I’ve just spent the morning with Interweave’s new eMag SpinKnit, due to be released on Friday, 12/3/2010. I’m a weird combination of reader in that I both love and hate digital content. I worked for 15 years in information technology, primarily dealing with electronic publishing, and then I left that career to focus instead on writing about and teaching people how to engage in the millennia-old technology of spinning yarn by hand. Why? Because one of the major things I learned in my high-tech career was that the preservation and distribution of knowledge is hard, and technology has limits for achieving those goals. Despite many advances, for some things, nothing can rival in-person instruction, and for long-term archival, there’s still nothing that beats ink on paper, a technology that’s lasted thousands of years.
So, I regarded SpinKnit with a mix of skepticism and excitement. Here’s my overall take.
SpinKnit, like Interweave’s other eMags, is a platform-dependent product. It’s a standalone application that depends on the Adobe AIR environment, which means when you buy a copy, you must choose if you want it for Windows or Mac. It isn’t available for operating systems that don’t support Adobe AIR. This has pluses and minuses; instead of thinking of SpinKnit as being like an ebook or an online magazine, think of it as an app that includes all its content and the means to view it on your chosen platform.
One thing this means is that it’s large, and takes a while to download — it took me about 45 minutes on my full T1. That’s long enough to derail the sense of instant gratification one has with buying an ebook or subscribing to web-based content, putting this more in line with downloading TV episodes or movies. But unlike a video, once downloaded, SpinKnit can be read and navigated in a way that feels very much like reading a magazine; and unlike much video content streamed from the Internet, the resolution and playback are excellent, well-integrated with the text. Neither text nor video seems like an afterthought or a supplement — this is well-made multimedia content.

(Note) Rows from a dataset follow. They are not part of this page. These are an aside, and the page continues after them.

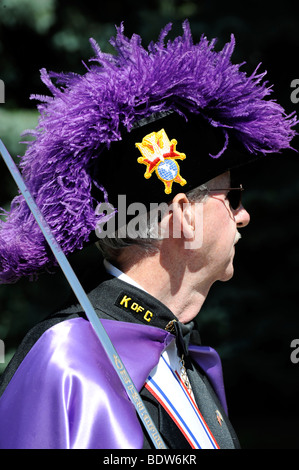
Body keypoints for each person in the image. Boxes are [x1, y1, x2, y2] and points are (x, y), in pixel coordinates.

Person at [0, 21, 296, 449]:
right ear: (183, 217)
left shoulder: (188, 360)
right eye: (232, 197)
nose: (244, 215)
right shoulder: (66, 359)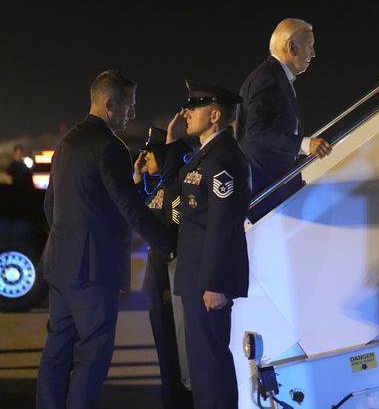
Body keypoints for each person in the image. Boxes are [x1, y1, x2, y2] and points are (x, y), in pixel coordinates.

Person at [36, 70, 176, 409]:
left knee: (56, 353)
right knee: (93, 357)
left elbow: (50, 205)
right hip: (93, 271)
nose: (132, 111)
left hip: (60, 264)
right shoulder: (110, 147)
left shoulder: (68, 142)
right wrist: (170, 242)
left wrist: (137, 182)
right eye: (129, 105)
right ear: (110, 104)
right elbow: (129, 209)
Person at [172, 80, 251, 409]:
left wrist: (215, 283)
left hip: (208, 282)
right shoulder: (205, 156)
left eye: (195, 107)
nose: (187, 113)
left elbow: (223, 224)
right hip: (195, 277)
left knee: (211, 366)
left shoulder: (224, 159)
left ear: (215, 114)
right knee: (202, 367)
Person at [236, 18, 331, 221]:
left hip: (278, 192)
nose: (313, 54)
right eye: (310, 46)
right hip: (269, 196)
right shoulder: (267, 78)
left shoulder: (275, 76)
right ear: (292, 46)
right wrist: (306, 144)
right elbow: (256, 132)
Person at [133, 123, 193, 409]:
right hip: (156, 285)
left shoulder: (177, 186)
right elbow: (142, 211)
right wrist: (136, 179)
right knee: (166, 361)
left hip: (170, 287)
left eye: (149, 154)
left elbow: (175, 235)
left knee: (179, 361)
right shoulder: (159, 186)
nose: (144, 159)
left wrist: (171, 285)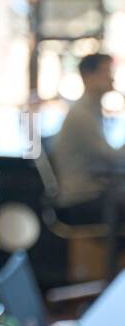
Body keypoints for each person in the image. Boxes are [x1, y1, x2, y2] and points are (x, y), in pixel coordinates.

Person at [51, 53, 125, 225]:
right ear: (88, 76)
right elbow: (111, 160)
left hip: (91, 194)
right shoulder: (82, 115)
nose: (112, 78)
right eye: (106, 72)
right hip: (80, 200)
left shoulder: (91, 111)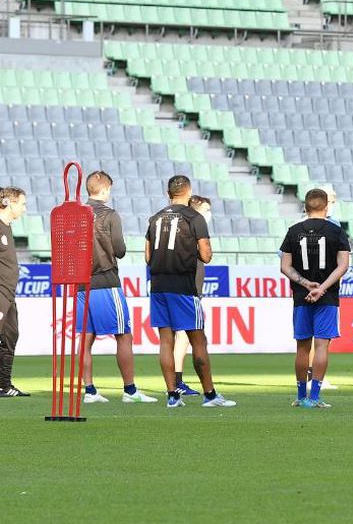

That’s where the product really gets exciting, both as a reader and as someone who teaches the subject at hand. When describing tactile, dynamic processes, like handspinning, in words, you have to use a lot of them to really get at what you’re describing, and it’s never a sure thing that your message gets across, even when you include lots of pictures. Well-integrated video content changes that profoundly. In this
product, a content producer can say “And then it’s like this, see? Watch the video, it’s right here,” and the viewer can say “Ohhhh, I get it, it goes like that!”
But the medium alone doesn’t make that happen; you need people who really know the subject, who really have a depth of experience in communicating it, to choose topics, put the content together, and deliver it in approachable and meaningful ways. In the fiber arts publishing world, absolutely nobody beats Interweave founder Linda Ligon when it comes to doing just that, and Interweave is full of people, like SpinKnit editor Anita Osterhaug, who are likewise brilliant at bringing their topics to life.
While Interweave’s print magazine, Spin-Off, has for decades been the cornerstone of the North American handspinning community, and I literally grew up waiting for each issue to arrive, I found myself lingering far longer on SpinKnit than I usually do on Spin-Off content. Why? Because where, in reading print, I would be thinking, “Man, I wish
I could see that happen,” with SpinKnit, I could do just that. Before I knew it, my entire morning was gone, and I was eager to call my colleagues and tell ’em, “You’ll want to check this out.”
Not all my skepticism has vanished, though. Digital content remains a challenging field, one where all the problems aren’t technical and where, for many of them, there aren’t clear solutions. From experience, I know that in a decade, the platforms for which SpinKnit was developed may no longer be available or supported, and that there are no
guarantees it’ll always be easy, or even possible, to access this content. However, the same can be said for buying music or movies — content with a similar price point to SpinKnit. I wouldn’t hesitate to buy any of them digitally, even if there is a chance I’ll someday have to buy the content again for another platform. It’s no different from
buying another copy of The White Album or replacing the HD DVDs I bought when it wasn’t clear BluRay would win out — just issues faced by content consumers everywhere in the digital age.
All in all, SpinKnit is an ambitious and daring product, and one I find very exciting and full of potential. The software developer and system administrator in me views it warily, like she views all software after decades of experience; but the handspinning teacher in me is purely gleeful and eager to see more. The latter wins — I’ll be recommending SpinKnit to anyone who’ll listen.